The Rebbe continued to Rabbi Gordon: “Imagine if this beater would meet people as soon as they entered the bathhouse, before they warmed up, and started beating them over the back. Not only would they not pay him, but they’d get mad and probably beat him up too! They might even take him to court.” 

“What’s the difference?” asked the Rebbe. “Why is it that they would ask to get beaten on the third step and would even pay for it, but not when they enter? The answer is obvious: When the person is still cold, he has no interest in getting beaten up by anyone. But once he warms up and goes from level to level, then once he’s at the top step and nice and sweaty then on the contrary: he enjoys it. 

The Rebbe concluded: “It’s the same thing in Judaism. If you meet a person and immediately begin attacking him with criticism when he’s still cold to you, he will certainly not appreciate it. What first needs to be done is to warm him up and bring him up from level to level. And then, once he’s nice and warm, then it’s possible to hit him—not only will he not get angry at you but just the opposite: he’ll thank you for it.” 

Start With Warmth

This, my friends, is the difference between Noach and Avraham. 

Noach started off with criticism. He scared everyone off with his message of gloom and doom: A great flood is coming, everyone’s going to die, and so on. Obviously, no one wanted to hear that! Not only that, but they got angry at him. 

Avraham, on the other hand, first invited everyone to eat something, drink a little l’chaim, sing a Chasidic nigun, and warm up a bit. Then he lifted them from level to level, and once they were ready to take it, then he gave them criticism—and not only did they not get angry but just the opposite: they became his followers. 

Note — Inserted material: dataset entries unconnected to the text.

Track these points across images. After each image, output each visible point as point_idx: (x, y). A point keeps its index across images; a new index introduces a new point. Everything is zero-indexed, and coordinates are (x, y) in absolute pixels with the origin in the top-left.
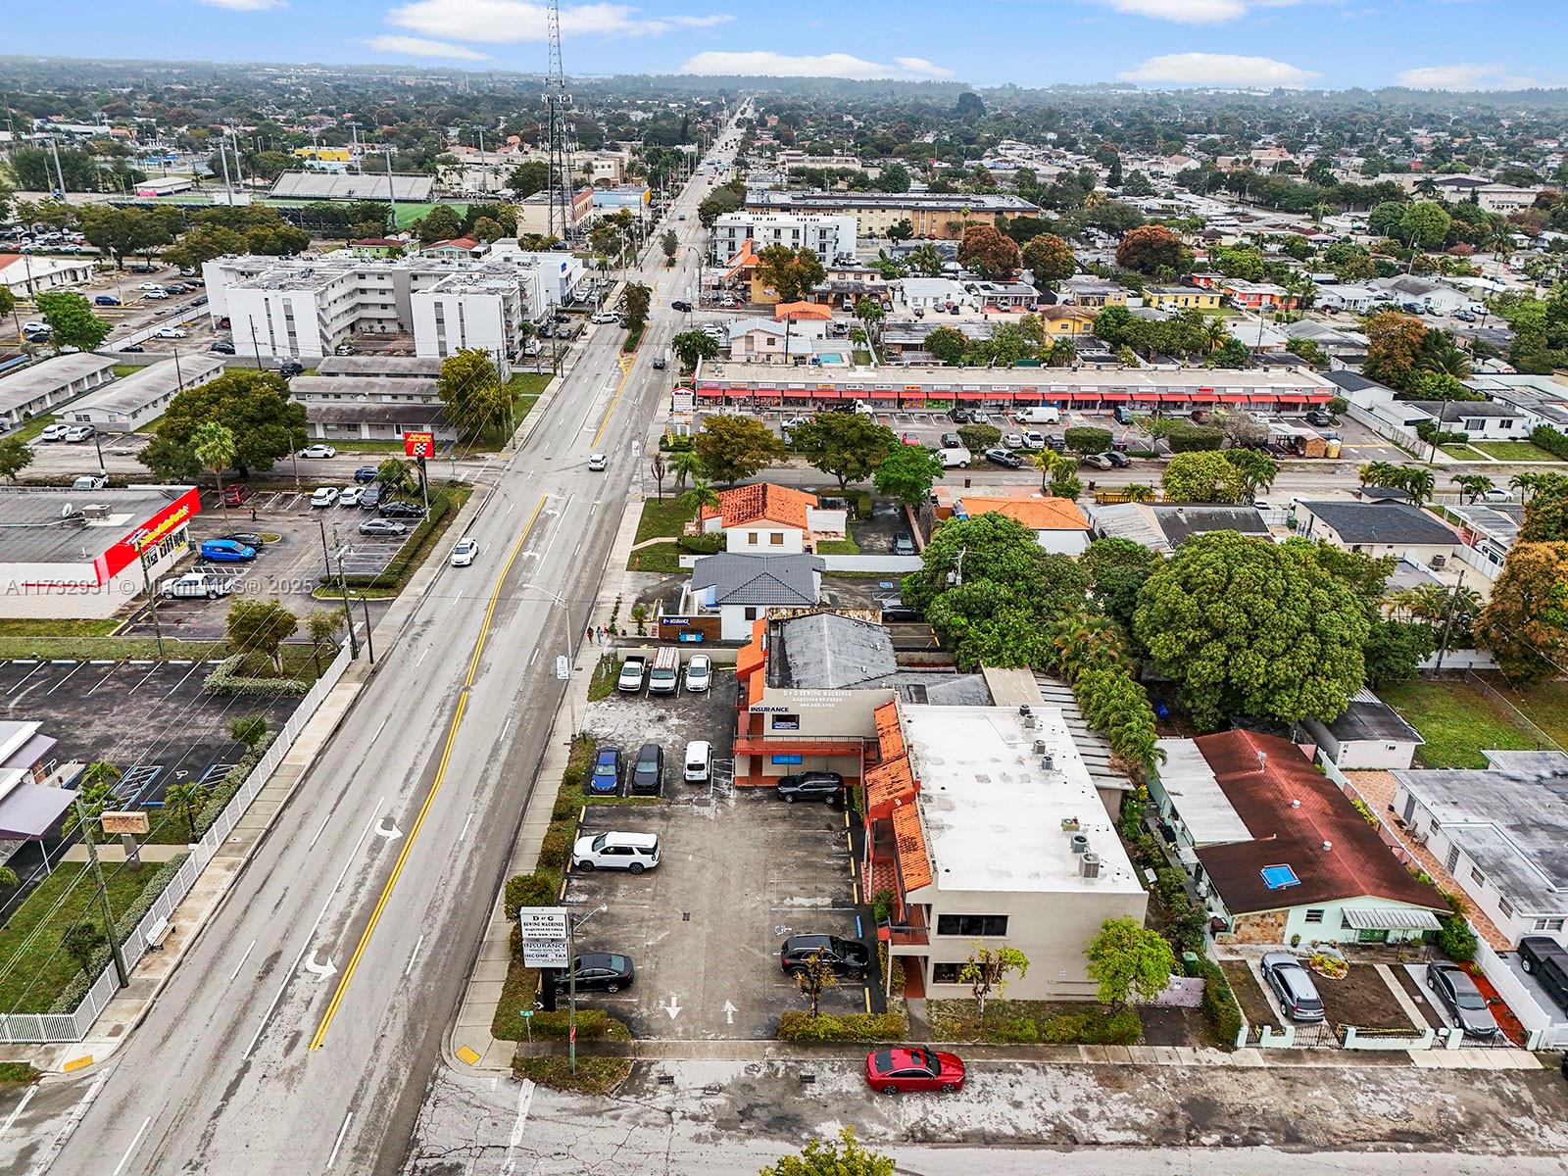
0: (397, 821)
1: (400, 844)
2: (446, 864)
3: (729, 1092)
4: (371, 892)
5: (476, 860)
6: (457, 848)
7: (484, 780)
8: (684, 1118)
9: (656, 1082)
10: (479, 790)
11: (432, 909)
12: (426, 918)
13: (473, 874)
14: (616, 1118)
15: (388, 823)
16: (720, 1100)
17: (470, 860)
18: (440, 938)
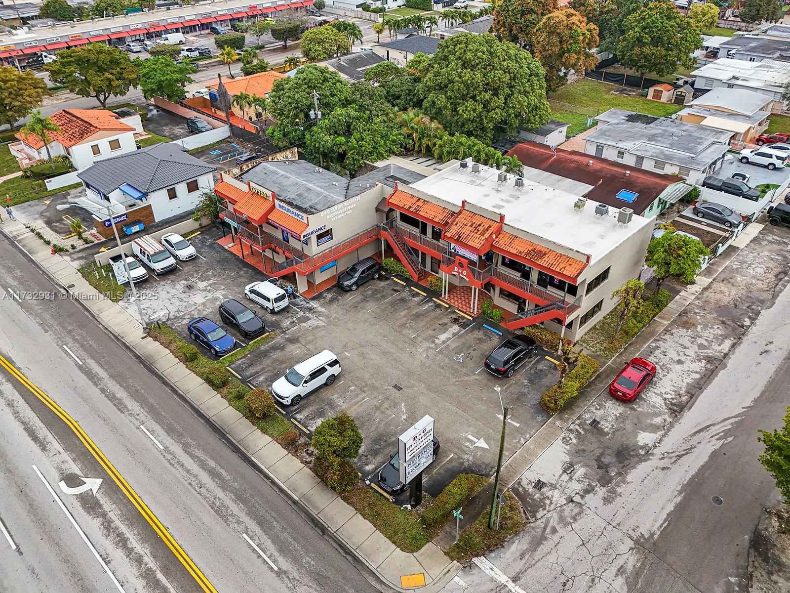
0: (79, 473)
1: (111, 486)
2: (180, 473)
3: (577, 463)
4: (143, 540)
5: (198, 453)
6: (169, 457)
7: (112, 397)
8: (582, 497)
9: (537, 491)
10: (120, 406)
11: (220, 512)
12: (226, 521)
13: (212, 463)
14: (554, 531)
15: (72, 480)
16: (580, 471)
17: (193, 456)
18: (260, 524)
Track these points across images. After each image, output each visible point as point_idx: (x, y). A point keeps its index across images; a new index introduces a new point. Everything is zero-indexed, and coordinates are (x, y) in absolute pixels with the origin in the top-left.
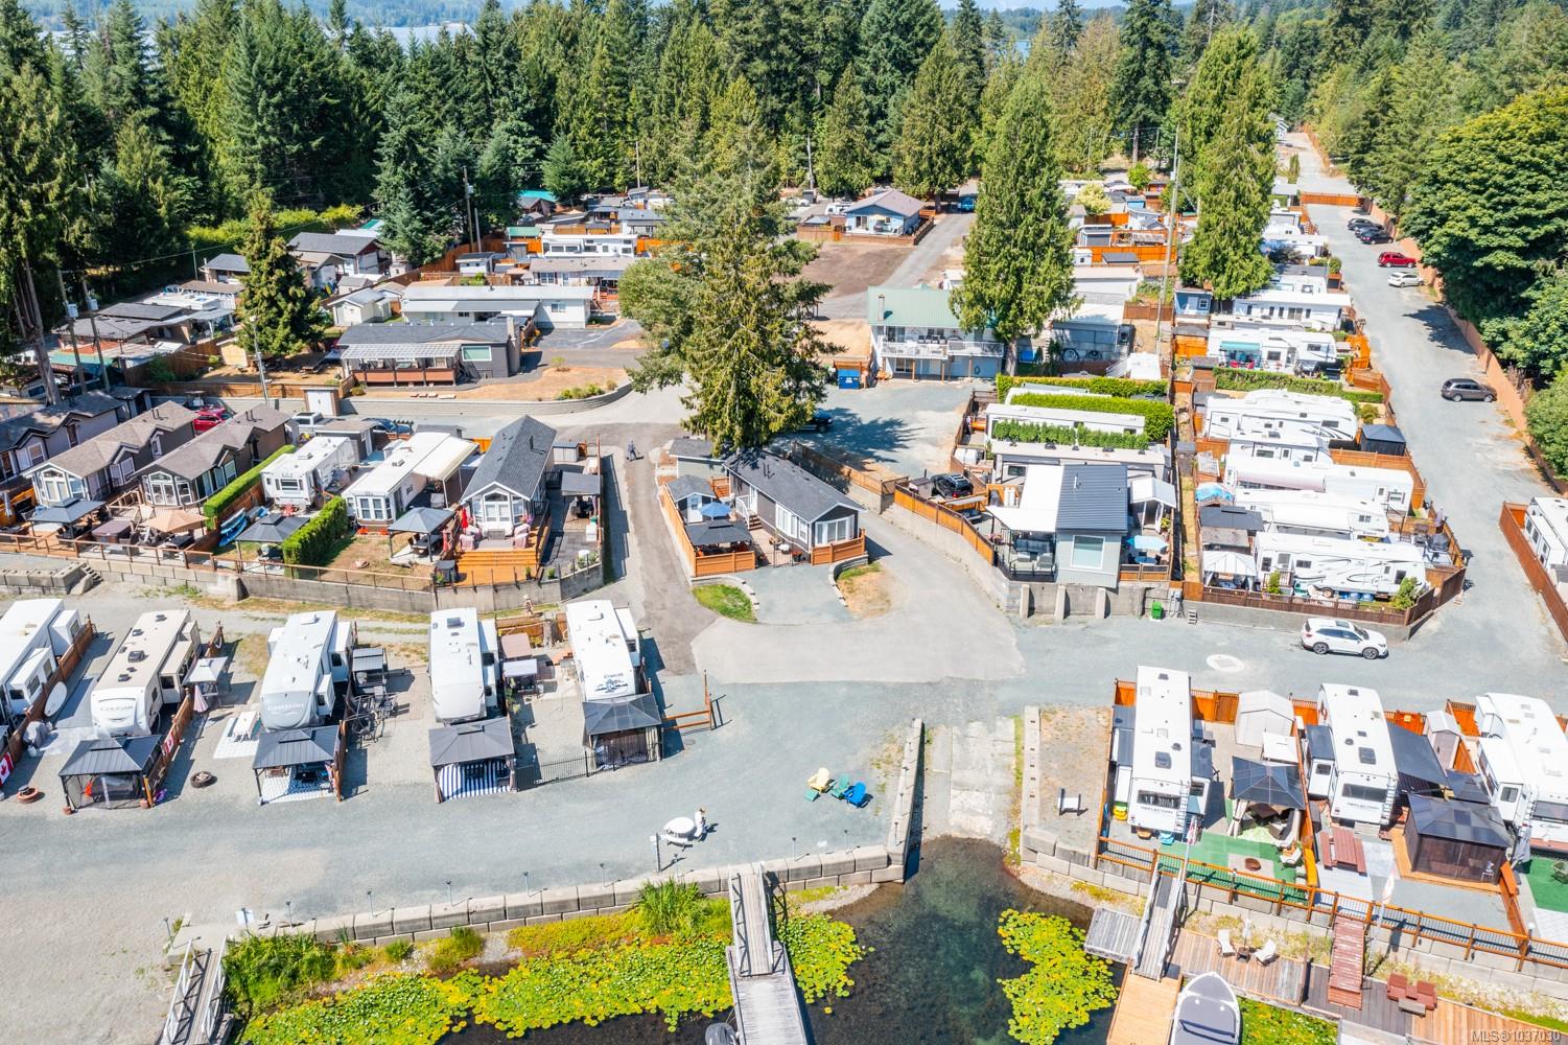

This is a lesson for us. We often find ourselves very busy criticizing others: “Why didn’t you come to shul on Shabbos?” “I can’t believe that you didn’t such-and-such!” We find ourselves acting the same way towards our own kids, and then we complain that our kids never listen when we tell them to do something. 

But the solution is obvious: Of course people don’t want criticism and attacks out of the blue—so first warm them up, soften them, talk with them, and raise them up. And then, not only will they not get angry when you criticize them, but they just might even pay you for it.